REQUIRED ACTION
Type out the data again. Keep every line exactly the same.

Data entries
━━━
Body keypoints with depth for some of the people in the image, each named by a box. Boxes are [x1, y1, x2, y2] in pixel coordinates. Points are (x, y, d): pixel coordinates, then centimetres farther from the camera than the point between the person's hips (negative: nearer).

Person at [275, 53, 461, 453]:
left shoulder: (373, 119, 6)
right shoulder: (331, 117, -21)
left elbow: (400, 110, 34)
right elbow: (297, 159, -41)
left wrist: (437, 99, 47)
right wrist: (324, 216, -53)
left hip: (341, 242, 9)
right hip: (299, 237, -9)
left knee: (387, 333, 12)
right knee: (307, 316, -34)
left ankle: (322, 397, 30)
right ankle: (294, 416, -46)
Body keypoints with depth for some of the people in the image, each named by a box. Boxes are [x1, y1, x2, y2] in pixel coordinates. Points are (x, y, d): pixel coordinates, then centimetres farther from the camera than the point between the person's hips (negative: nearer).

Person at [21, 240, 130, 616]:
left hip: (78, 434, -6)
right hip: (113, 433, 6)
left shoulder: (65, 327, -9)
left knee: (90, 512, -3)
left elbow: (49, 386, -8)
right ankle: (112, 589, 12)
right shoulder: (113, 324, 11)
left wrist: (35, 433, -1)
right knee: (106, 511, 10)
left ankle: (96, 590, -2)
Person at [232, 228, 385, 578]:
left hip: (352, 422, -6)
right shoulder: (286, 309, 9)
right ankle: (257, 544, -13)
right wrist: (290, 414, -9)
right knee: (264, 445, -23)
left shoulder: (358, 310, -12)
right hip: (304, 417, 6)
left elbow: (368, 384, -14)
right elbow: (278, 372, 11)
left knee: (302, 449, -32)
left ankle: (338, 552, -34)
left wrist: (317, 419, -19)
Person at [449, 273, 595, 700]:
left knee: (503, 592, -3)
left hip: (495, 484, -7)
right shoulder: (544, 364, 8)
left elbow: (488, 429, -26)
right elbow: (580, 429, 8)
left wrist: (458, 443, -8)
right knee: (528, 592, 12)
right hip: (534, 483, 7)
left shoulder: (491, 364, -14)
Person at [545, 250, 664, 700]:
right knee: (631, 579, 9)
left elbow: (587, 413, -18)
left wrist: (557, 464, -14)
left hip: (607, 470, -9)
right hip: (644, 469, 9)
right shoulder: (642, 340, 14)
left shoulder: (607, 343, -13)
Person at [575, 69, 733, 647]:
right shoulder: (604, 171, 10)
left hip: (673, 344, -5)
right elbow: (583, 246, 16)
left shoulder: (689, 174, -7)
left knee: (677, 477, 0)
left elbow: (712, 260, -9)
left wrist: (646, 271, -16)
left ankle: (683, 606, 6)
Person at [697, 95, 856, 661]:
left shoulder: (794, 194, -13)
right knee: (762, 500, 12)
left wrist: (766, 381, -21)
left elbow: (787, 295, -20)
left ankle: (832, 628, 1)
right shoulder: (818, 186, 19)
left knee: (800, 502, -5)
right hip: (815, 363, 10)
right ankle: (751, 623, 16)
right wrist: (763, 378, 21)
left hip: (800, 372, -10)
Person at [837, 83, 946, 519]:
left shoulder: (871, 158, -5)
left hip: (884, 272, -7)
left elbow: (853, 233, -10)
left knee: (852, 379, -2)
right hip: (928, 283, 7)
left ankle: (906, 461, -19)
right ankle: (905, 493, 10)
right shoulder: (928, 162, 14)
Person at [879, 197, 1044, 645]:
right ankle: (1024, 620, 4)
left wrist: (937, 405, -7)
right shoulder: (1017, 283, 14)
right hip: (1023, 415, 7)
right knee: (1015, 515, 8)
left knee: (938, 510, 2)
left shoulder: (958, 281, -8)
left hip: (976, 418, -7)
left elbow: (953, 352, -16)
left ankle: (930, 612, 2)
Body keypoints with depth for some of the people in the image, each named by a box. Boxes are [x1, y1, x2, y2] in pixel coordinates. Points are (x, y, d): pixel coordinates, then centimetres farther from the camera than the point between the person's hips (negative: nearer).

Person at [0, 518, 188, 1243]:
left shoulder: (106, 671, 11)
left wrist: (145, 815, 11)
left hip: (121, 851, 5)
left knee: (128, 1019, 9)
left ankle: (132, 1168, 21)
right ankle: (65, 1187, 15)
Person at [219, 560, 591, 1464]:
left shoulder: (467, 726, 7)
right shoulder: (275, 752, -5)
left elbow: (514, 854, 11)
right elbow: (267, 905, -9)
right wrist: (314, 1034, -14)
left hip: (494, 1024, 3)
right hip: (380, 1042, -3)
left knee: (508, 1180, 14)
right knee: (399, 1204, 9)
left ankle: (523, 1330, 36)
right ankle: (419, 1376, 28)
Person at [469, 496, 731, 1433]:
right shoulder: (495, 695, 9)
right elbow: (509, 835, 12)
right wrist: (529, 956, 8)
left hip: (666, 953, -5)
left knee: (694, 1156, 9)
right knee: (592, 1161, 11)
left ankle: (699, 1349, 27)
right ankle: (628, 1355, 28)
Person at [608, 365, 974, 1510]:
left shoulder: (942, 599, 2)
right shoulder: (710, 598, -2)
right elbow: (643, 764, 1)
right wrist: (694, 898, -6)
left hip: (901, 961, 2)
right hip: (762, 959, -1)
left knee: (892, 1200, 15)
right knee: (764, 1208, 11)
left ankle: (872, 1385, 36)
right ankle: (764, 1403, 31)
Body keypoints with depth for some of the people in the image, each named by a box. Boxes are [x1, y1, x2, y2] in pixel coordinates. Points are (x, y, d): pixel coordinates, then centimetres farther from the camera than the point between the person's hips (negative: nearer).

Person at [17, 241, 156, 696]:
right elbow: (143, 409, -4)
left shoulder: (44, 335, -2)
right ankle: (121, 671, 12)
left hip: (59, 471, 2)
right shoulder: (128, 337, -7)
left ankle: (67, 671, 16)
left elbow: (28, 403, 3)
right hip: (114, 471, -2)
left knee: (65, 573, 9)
━━━
TASK ANSWER
Body keypoints with depth for some of the people in the image, each named by a box. Boxes are [x1, y1, x2, y2] in pixel coordinates. Points are (x, y, d): pixel coordinates, then centimetres farther from the camera than the point between the person's hips (negative: nearer).

Person at [275, 53, 461, 453]:
left shoulder: (373, 119, 6)
right shoulder: (331, 117, -21)
left elbow: (400, 110, 34)
right elbow: (297, 159, -41)
left wrist: (437, 99, 47)
right wrist: (324, 216, -53)
left hip: (341, 242, 9)
right hip: (299, 237, -9)
left knee: (387, 333, 12)
right knee: (307, 316, -34)
left ankle: (322, 397, 30)
right ankle: (294, 416, -46)
Body keypoints with depth for some of the people in the image, each named by a box. Boxes are [x1, y1, x2, y2] in pixel coordinates. Points are (x, y, d): pixel coordinates, then centimetres farther from the camera than the point between the person's hips (negative: nearer).

Person at [21, 240, 130, 616]:
left hip: (78, 434, -6)
right hip: (113, 433, 6)
left shoulder: (65, 327, -9)
left knee: (90, 512, -3)
left elbow: (49, 386, -8)
right ankle: (112, 589, 12)
right shoulder: (113, 324, 11)
left wrist: (35, 433, -1)
right knee: (106, 511, 10)
left ankle: (96, 590, -2)
Person at [232, 228, 385, 578]:
left hip: (352, 422, -6)
right shoulder: (286, 309, 9)
right ankle: (257, 544, -13)
right wrist: (290, 414, -9)
right knee: (264, 445, -23)
left shoulder: (358, 310, -12)
right hip: (304, 417, 6)
left elbow: (368, 384, -14)
right elbow: (278, 372, 11)
left knee: (302, 449, -32)
left ankle: (338, 552, -34)
left wrist: (317, 419, -19)
Person at [449, 273, 595, 700]:
left knee: (503, 592, -3)
left hip: (495, 484, -7)
right shoulder: (544, 364, 8)
left elbow: (488, 429, -26)
right elbow: (580, 429, 8)
left wrist: (458, 443, -8)
right knee: (528, 592, 12)
right hip: (534, 483, 7)
left shoulder: (491, 364, -14)
Person at [545, 250, 664, 700]:
right knee: (631, 579, 9)
left elbow: (587, 413, -18)
left wrist: (557, 464, -14)
left hip: (607, 470, -9)
right hip: (644, 469, 9)
right shoulder: (642, 340, 14)
left shoulder: (607, 343, -13)
Person at [575, 69, 733, 647]:
right shoulder: (604, 171, 10)
left hip: (673, 344, -5)
right elbow: (583, 246, 16)
left shoulder: (689, 174, -7)
left knee: (677, 477, 0)
left elbow: (712, 260, -9)
left wrist: (646, 271, -16)
left ankle: (683, 606, 6)
Person at [697, 95, 856, 661]:
left shoulder: (794, 194, -13)
right knee: (762, 500, 12)
left wrist: (766, 381, -21)
left elbow: (787, 295, -20)
left ankle: (832, 628, 1)
right shoulder: (818, 186, 19)
left knee: (800, 502, -5)
right hip: (815, 363, 10)
right ankle: (751, 623, 16)
right wrist: (763, 378, 21)
left hip: (800, 372, -10)
Person at [837, 83, 946, 519]:
left shoulder: (871, 158, -5)
left hip: (884, 272, -7)
left elbow: (853, 233, -10)
left knee: (852, 379, -2)
right hip: (928, 283, 7)
left ankle: (906, 461, -19)
right ankle: (905, 493, 10)
right shoulder: (928, 162, 14)
Person at [879, 197, 1044, 645]:
right ankle: (1024, 620, 4)
left wrist: (937, 405, -7)
right shoulder: (1017, 283, 14)
right hip: (1023, 415, 7)
right knee: (1015, 515, 8)
left knee: (938, 510, 2)
left shoulder: (958, 281, -8)
left hip: (976, 418, -7)
left elbow: (953, 352, -16)
left ankle: (930, 612, 2)
Body keypoints with depth for some of the people in the image, each named by a box. Boxes are [x1, y1, x2, y2] in pixel coordinates. Points are (x, y, d): pixel coordinates, then centimetres farther from the camera than the point between the person's hips (negative: nearer).

Person at [0, 518, 188, 1243]:
left shoulder: (106, 671, 11)
left wrist: (145, 815, 11)
left hip: (121, 851, 5)
left knee: (128, 1019, 9)
left ankle: (132, 1168, 21)
right ankle: (65, 1187, 15)
Person at [219, 560, 591, 1464]:
left shoulder: (467, 726, 7)
right shoulder: (275, 752, -5)
left elbow: (514, 854, 11)
right elbow: (267, 905, -9)
right wrist: (314, 1034, -14)
left hip: (494, 1024, 3)
right hip: (380, 1042, -3)
left knee: (508, 1180, 14)
right knee: (399, 1204, 9)
left ankle: (523, 1330, 36)
right ankle: (419, 1376, 28)
Person at [469, 496, 731, 1433]:
right shoulder: (495, 695, 9)
right elbow: (509, 835, 12)
right wrist: (529, 956, 8)
left hip: (666, 953, -5)
left knee: (694, 1156, 9)
right knee: (592, 1161, 11)
left ankle: (699, 1349, 27)
right ankle: (628, 1355, 28)
Person at [608, 365, 974, 1510]:
left shoulder: (942, 599, 2)
right shoulder: (710, 598, -2)
right elbow: (643, 764, 1)
right wrist: (694, 898, -6)
left hip: (901, 961, 2)
right hip: (762, 959, -1)
left knee: (892, 1200, 15)
right knee: (764, 1208, 11)
left ankle: (872, 1385, 36)
right ankle: (764, 1403, 31)
Body keypoints with depth for some of the people in the image, each named by a box. Boxes are [x1, y1, x2, y2] in pixel coordinates. Points are (x, y, d): pixel coordinates, then centimetres farther from the camera than the point between the person's hips (negative: nearer).

Person at [17, 241, 156, 696]:
right elbow: (143, 409, -4)
left shoulder: (44, 335, -2)
right ankle: (121, 671, 12)
left hip: (59, 471, 2)
right shoulder: (128, 337, -7)
left ankle: (67, 671, 16)
left elbow: (28, 403, 3)
right hip: (114, 471, -2)
left knee: (65, 573, 9)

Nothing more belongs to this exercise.